The records:

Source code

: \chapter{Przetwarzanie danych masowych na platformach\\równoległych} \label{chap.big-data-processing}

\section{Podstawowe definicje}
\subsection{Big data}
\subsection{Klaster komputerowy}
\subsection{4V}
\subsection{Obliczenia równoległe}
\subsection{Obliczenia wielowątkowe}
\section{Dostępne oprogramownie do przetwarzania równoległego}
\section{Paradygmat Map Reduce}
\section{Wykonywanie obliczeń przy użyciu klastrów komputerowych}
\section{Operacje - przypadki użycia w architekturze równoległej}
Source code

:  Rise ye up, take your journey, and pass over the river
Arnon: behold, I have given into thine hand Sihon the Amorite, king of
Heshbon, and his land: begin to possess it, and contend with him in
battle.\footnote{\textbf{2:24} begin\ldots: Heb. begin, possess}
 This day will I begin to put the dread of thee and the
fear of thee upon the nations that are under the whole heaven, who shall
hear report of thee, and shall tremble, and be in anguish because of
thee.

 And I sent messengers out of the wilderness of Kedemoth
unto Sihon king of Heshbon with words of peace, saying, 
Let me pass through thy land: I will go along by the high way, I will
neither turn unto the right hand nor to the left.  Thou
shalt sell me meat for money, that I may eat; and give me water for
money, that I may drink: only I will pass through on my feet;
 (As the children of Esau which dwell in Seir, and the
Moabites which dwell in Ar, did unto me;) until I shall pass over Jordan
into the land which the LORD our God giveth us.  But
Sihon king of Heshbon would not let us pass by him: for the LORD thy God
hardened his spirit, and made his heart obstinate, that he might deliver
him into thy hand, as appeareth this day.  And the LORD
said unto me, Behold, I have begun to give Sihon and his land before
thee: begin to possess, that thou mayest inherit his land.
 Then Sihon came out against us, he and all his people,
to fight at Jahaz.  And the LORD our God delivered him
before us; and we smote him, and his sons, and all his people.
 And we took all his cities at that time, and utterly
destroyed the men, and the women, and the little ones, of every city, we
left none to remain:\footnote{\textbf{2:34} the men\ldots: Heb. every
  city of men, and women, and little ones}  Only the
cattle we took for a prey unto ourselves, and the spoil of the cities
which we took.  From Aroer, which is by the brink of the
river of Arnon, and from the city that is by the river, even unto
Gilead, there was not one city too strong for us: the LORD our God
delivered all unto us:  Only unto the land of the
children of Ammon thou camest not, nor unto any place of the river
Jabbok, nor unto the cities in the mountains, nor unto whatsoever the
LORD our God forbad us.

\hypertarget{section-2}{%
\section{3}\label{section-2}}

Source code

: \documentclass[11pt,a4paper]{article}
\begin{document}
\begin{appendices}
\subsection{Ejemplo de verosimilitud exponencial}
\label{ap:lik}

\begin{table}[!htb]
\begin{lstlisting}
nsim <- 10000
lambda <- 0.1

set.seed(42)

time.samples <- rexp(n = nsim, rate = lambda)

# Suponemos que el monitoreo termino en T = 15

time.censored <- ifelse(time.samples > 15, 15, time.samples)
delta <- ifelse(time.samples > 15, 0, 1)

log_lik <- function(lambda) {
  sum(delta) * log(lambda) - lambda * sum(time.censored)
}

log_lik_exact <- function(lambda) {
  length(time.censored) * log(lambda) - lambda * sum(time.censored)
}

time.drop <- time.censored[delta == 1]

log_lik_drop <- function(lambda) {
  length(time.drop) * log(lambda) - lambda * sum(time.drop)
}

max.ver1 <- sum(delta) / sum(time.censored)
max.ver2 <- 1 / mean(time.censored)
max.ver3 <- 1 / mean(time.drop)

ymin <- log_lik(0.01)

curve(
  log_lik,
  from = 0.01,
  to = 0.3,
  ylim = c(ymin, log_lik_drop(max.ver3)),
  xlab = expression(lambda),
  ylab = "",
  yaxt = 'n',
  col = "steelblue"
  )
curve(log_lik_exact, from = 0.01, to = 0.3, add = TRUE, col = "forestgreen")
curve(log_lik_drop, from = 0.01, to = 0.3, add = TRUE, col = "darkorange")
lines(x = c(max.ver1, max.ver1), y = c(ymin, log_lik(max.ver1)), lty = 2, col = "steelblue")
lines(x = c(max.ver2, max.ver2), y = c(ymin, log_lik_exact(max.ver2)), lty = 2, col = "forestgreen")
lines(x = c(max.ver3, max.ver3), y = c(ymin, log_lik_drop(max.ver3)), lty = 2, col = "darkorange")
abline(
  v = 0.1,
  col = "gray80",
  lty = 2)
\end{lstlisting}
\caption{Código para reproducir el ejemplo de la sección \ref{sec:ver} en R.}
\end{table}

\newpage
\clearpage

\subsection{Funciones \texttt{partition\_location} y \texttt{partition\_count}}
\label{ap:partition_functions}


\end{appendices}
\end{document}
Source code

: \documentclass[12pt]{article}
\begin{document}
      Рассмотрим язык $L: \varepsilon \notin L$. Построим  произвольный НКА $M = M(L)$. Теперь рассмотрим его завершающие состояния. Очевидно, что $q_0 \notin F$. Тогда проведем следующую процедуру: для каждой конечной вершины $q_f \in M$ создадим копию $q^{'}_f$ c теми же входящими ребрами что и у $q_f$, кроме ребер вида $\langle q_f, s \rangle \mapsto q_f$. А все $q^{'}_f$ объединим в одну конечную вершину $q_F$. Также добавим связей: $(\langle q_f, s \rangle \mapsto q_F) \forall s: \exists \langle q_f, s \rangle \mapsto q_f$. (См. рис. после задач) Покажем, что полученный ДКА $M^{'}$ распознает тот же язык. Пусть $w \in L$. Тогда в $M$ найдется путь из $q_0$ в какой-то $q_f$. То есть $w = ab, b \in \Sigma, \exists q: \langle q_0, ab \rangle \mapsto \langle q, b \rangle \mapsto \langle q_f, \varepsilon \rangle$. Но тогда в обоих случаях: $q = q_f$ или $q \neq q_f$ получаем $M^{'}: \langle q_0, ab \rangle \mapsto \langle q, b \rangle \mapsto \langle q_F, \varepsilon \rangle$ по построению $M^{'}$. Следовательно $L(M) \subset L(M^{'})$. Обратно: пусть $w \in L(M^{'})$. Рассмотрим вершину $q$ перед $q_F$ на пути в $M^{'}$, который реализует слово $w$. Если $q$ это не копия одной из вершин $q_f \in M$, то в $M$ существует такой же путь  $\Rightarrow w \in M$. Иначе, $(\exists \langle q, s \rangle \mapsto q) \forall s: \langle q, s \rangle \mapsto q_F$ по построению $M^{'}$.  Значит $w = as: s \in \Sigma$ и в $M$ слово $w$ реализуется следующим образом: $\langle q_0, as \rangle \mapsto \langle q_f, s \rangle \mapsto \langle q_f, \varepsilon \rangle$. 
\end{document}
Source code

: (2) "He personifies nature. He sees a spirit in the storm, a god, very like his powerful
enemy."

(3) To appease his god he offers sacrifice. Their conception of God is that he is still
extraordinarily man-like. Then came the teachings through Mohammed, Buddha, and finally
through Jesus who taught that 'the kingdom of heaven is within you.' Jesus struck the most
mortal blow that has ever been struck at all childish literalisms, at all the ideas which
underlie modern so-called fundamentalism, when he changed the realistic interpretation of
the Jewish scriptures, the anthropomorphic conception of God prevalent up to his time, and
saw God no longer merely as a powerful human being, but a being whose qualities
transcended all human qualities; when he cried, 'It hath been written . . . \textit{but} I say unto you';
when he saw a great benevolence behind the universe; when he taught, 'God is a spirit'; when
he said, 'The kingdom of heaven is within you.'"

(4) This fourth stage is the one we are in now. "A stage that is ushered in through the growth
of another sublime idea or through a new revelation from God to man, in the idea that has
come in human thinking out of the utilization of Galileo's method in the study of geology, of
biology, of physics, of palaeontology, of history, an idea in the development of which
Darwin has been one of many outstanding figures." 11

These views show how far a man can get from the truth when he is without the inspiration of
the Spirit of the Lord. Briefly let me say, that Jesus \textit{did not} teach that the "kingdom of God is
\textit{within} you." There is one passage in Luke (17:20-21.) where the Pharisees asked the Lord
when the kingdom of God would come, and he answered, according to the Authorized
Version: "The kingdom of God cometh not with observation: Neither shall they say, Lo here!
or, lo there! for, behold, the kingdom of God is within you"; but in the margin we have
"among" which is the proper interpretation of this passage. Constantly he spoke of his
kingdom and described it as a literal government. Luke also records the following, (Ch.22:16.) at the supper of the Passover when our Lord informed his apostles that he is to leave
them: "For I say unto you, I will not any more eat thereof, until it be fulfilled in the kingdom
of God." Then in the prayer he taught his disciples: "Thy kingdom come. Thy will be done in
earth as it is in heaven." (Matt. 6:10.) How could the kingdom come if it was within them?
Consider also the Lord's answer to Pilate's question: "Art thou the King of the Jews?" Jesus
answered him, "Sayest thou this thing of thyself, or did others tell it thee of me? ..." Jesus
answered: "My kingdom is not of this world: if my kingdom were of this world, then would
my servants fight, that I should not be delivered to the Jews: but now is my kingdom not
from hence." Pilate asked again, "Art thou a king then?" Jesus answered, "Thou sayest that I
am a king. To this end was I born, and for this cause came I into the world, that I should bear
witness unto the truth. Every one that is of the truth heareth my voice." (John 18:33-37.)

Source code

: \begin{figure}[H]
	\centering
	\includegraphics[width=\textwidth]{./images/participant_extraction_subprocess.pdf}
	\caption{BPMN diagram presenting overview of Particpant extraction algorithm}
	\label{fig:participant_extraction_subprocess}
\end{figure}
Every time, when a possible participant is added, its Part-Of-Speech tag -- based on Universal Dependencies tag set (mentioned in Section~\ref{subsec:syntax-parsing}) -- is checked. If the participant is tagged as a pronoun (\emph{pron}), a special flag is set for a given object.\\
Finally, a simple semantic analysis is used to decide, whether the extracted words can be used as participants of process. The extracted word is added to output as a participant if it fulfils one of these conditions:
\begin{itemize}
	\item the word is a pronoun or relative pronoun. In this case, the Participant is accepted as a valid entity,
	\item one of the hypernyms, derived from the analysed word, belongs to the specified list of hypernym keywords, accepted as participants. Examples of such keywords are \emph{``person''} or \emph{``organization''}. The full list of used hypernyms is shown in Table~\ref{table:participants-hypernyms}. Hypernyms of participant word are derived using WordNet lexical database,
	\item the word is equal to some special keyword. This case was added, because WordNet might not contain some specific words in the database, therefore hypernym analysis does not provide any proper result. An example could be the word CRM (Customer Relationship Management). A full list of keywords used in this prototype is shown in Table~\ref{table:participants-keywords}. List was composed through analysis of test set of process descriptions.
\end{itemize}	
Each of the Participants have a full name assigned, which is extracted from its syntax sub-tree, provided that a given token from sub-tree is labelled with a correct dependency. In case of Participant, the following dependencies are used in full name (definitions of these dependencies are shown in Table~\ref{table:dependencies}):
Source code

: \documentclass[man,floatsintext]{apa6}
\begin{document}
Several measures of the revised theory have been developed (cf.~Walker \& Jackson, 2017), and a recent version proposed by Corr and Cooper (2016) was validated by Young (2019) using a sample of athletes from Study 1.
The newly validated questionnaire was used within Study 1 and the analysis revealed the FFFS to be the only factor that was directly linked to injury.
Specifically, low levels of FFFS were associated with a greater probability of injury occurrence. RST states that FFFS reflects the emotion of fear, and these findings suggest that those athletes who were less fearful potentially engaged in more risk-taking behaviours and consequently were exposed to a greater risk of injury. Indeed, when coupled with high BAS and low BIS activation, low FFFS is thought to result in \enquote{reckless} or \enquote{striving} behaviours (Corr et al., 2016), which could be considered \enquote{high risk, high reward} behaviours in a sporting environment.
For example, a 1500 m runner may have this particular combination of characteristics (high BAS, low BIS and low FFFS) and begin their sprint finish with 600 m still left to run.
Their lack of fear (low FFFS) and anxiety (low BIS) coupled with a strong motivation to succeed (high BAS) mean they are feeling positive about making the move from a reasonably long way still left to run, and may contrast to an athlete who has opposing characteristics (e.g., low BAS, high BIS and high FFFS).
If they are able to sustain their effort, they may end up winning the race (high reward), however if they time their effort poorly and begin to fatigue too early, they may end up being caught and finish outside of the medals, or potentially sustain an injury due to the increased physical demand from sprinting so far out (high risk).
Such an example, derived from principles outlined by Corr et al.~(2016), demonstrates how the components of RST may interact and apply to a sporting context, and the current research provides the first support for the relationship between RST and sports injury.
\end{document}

The problem: Copy out, word for word, the part of the entries above that begins at the line with "Sihon king of Heshbon would" and ends at the line with "before us; and", including both.

Answer space:
Sihon king of Heshbon would not let us pass by him: for the LORD thy God
hardened his spirit, and made his heart obstinate, that he might deliver
him into thy hand, as appeareth this day.  And the LORD
said unto me, Behold, I have begun to give Sihon and his land before
thee: begin to possess, that thou mayest inherit his land.
 Then Sihon came out against us, he and all his people,
to fight at Jahaz.  And the LORD our God delivered him
before us; and we smote him, and his sons, and all his people.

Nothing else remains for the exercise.